13. Technology Presence to Improve Enrollment
Steven Daniels, Eastern Illinois University
There are many factors that help students to decide on their college and their area of study. The decision to go into science is usually made before high school starts. However, the decision on which college to attend is often not made until very late in the high school career. Science minded high school students spend considerable time on their computers. With that in mind in 2010 we updated our web presence and aimed at that cohort. In this poster we will discuss the directions taken and the data produced. Future directions will also be considered.
14. A successful applied physics program at the UPR-H
Rafael Muller, UPR- Humacao
We describe the innovative ideas that have been incorporated into the applied physics program at the
Humacao Campus of the University of Puerto Rico. The program was designed as a professional (terminal) one with mechanisms to guide students who wished to pursue graduate studies.
Dwindling student registration in the program led to an aggressive recruitment/retention plan in the early 1990s. We describe our highly successful efforts and their results, including an increase in the
number of majors, and a graduation rate of 8.5 students/year for the past ten years.
15. Physics Program at University of Houston Clear Lake
Samina Masood, University of Houston Clear Lake
We discuss the Physics Program at the University of Houston Clear Lake. It is a new program. We highlight the important features of the Physics program in this non-traditional campus.

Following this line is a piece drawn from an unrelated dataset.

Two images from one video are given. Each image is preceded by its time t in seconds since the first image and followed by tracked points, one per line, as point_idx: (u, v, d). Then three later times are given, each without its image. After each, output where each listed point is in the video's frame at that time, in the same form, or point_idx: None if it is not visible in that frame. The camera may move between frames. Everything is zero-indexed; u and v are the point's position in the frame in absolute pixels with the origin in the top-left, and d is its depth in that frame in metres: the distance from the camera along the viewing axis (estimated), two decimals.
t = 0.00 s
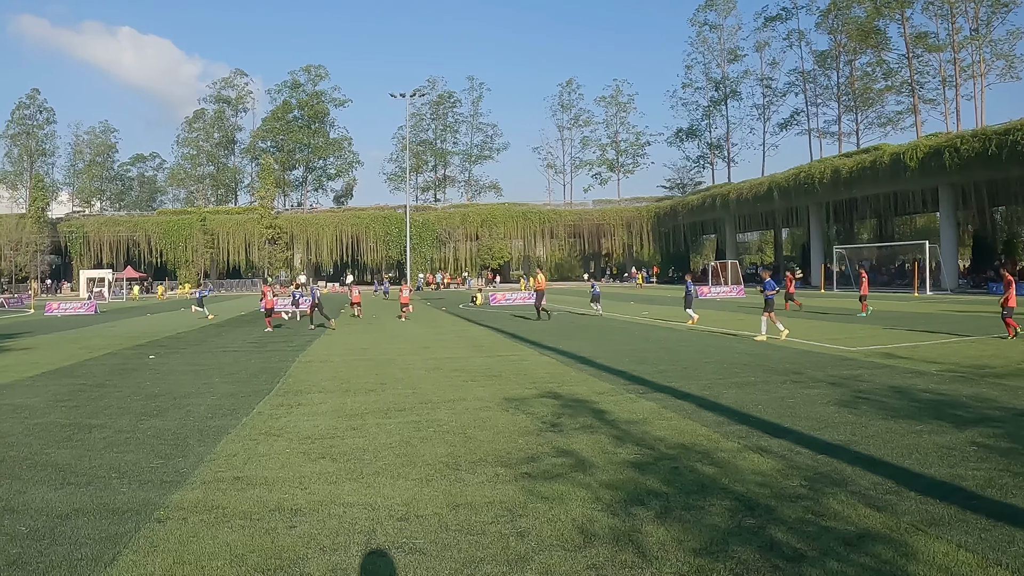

16. A Decade of Physics at Marquette University
Benjamin Brown, Marquette University
A little over a decade ago at Marquette University, the major was cancelled. The number of majors was down to three. Half the faculty immediately found new jobs elsewhere, forcing a reinstitution of the major to attract new faculty. Thus began a slow recovery in the physics major. A steady increase of the annual count of majors, number of papers published, and research dollars attracted to the department for the last decade are shown in graphs. A revision of the first year introductory course introducing Tom Moore's Six Ideas that Shaped Physics text books, plus new sophomore math methods and computation based Modern Physics I and II courses, seem to be attracting and developing high quality students. The number of majors is up to 40 at present.